Renê Weber

Personal information
- Full name: Renê Carmo Kreuz Weber
- Date of birth: 16 July 1961
- Place of birth: Roque Gonzales (RS–Brazil)
- Date of death: 16 December 2020 (aged 59)
- Place of death: Rio de Janeiro, Brazil
- Height: 1.79 m (5 ft 10 in)
- Position: Midfielder

Senior career*
- Years: Team / Apps / (Gls)
- 1983: Internacional
- 1984–1987: Fluminense
- 1987–1991: Vitória de Guimarães
- 1992: Fluminense
- 1993: America

International career
- 1986: Brazil U23

Managerial career
- 2002: America
- 2003: Sporting Cristal
- 2004–2005: Brasil U20
- 2005–2006: Al Shabab
- 2006–2007: Sharjah
- 2007: Criciúma
- 2007–2008: Vila Nova
- 2008–2009: Caxias
- 2009: Grêmio (assistant)
- 2010: Figueirense
- 2010: Anapolina
- 2010–2011: Al-Shaab
- 2013: Vasco da Gama (assistant)
- 2013: São Paulo (assistant)
- 2014: Atlético Mineiro (assistant)
- 2015: Nova Iguaçu
- 2018–2019: DPMM FC

= Renê Weber =

Brazilian footballer and manager (1961–2020)

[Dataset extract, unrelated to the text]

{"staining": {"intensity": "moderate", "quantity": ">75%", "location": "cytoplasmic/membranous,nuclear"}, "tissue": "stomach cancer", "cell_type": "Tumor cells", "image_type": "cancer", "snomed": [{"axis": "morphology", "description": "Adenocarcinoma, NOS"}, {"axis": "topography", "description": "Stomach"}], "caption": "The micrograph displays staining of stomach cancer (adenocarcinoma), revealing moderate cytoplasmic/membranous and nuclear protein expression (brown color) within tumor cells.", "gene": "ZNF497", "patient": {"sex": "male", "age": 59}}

Renê Carmo Kreuz Weber (16 July 1961 – 16 December 2020) was a Brazilian football manager and player.

==Biography==
Between 2004 and 2005, Weber managed the Brazilian national under-20 team, which finished in third place at the 2005 FIFA World Youth Championship.

Weber died from complications brought on by COVID-19 in Rio de Janeiro on 16 December 2020, at the age of 59 during the COVID-19 pandemic in Brazil.